Following the author’s books Mah-Meri of Malaysia: Art and Culture and Jah-hĕt of Malaysia: Art and Culture, published by the University of Malaya Press in 1974 and 1975, Bomoh-Poyang: Traditional Medicine and Ceremonial Art of the Aborigines of Malaysia documents the practise of aboriginal traditional medicine in West Malaysia. After many years of work with the Mah-Meri of Selangor and the Jah-hĕt of Pahang, the author pleased to have the confidence and the co-operation of the people, their elders and their traditional healers (Mah-Meri bomoh, Jah-hĕt poyang). Aboriginal traditional healers have a profound knowledge of herbs, roots, woods and animal substances, and they sustain a close relationship with their spiritual world, which has a great impact on human behaviour in everyday life and exercises special precautions and procedures in times of personal or community disease or mishap.

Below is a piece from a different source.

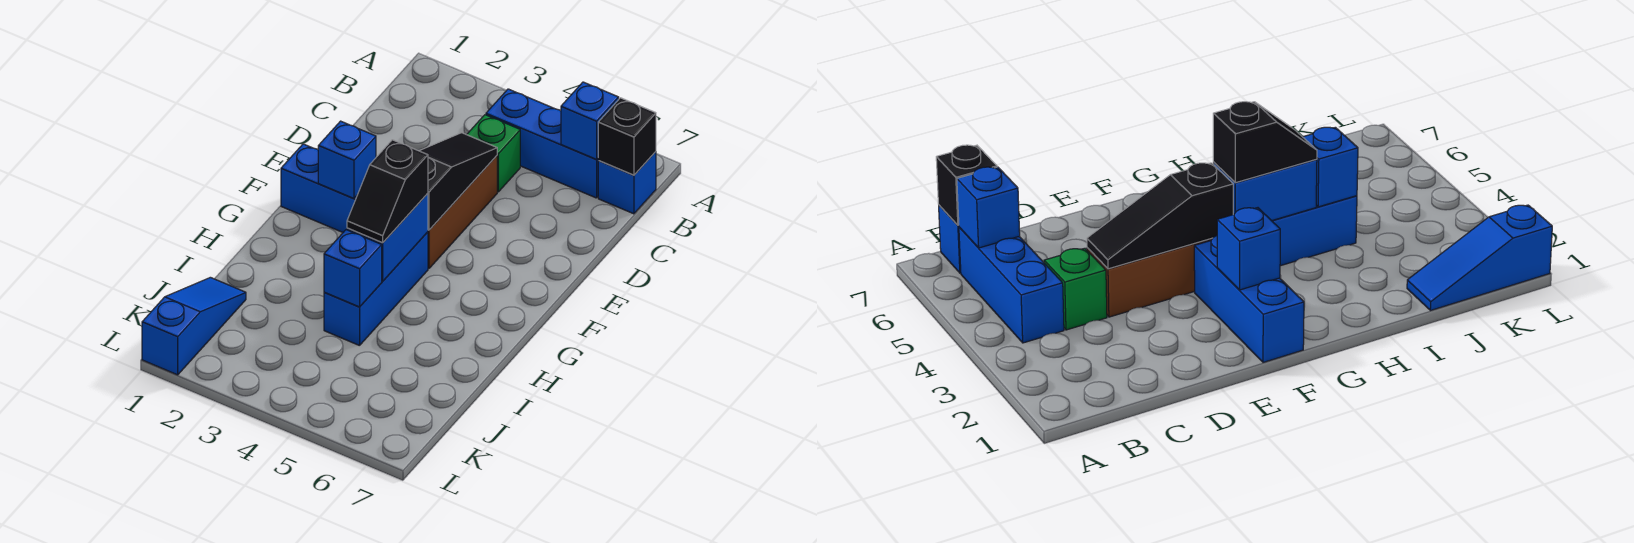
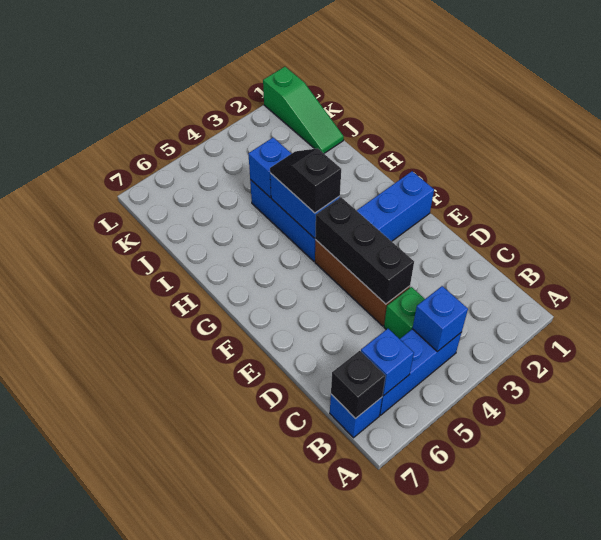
black slope D4:F4 level 2 top F -> black brick D4:F4 level 2
blue brick F2 level 2 -> blue brick B4 level 2
blue slope J1:L1 level 1 top L -> green slope J1:L1 level 1 top L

After half a century of western medicine in Malaysia, the traditional healer remains the only convenient and relatively inexpensive medical help available outside the larger towns. For although the number of physicians in Malaysia is steadily increasing (4,476) in 1985, the ratio of population to doctors in rural areas like Kuala Terengganu continues to be unsatisfactory. It is not that people of the kampungs (villages) are ignorant of or prejudiced against western medical facilities and techniques-they are aware of the efficacy of intravenous injections and surgical procedures. Nor is it the expense involved for these poor people to make use of western medical facilities—all medical fees incurred, travelling costs and lost earnings for a day or more. It is the strong spiritual beliefs of the people of the kampungs which make them prefer the services of the traditional healer. Skilled bomohs do not consider that western medicine challenges their position but believe there is a place for both systems.

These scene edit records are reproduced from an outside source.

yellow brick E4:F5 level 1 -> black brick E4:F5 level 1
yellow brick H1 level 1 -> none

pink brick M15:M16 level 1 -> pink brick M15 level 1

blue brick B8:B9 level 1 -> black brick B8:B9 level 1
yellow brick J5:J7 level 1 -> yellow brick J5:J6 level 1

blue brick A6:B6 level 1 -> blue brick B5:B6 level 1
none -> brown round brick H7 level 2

A shown here through a detailed accounting of various ceremonies and 743 photographs and drawings, Aborigines have an intense belief in the ability of supernatural powers to prevent and cure illness. Revealed for the first time is the sacred ceremonial art of the Mah-Meri bomoh, complete with illustrations of secret objects like the sembuang (spirit tray), the ancak (spirit basket), the balai (spirit house) and the sampan (spirit boat). Also presented is the complete collection of sepili, the ceremonial wooden figures that serve as spiritual carriers of disease away from the sick, as used by the Jah-hĕt poyang. The author’s documentation of ceremonial procedures, prayers and chants is exhaustive. To retain authenticity, he has recorded the therapeutic and spiritual concepts just as they were conveyed to him orally or as he experienced them in the field, without comparing them to make modern medicine.

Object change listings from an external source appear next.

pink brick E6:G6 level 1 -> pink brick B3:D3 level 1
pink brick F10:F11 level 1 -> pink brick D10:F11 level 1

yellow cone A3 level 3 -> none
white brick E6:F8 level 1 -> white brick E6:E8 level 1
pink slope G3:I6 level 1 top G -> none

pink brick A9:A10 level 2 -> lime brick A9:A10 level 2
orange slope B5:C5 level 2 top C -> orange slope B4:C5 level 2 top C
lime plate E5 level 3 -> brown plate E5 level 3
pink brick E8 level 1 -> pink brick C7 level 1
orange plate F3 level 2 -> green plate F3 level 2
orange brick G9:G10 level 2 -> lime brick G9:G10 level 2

Bomoh-Poyang: Traditional Medicine and Ceremonial Art of the Aborigines of Malaysiacompletes Roland Werner’s definitive works on Aborigines in West Malaysia begun with Mah-Meri of Malaysia: Art and Culture and Jah-hĕt of Malaysia: Art and Culture, both published by the University of Malaya Press. These three volumes bear witness to the author’s immense energy and dedication to the work at hand.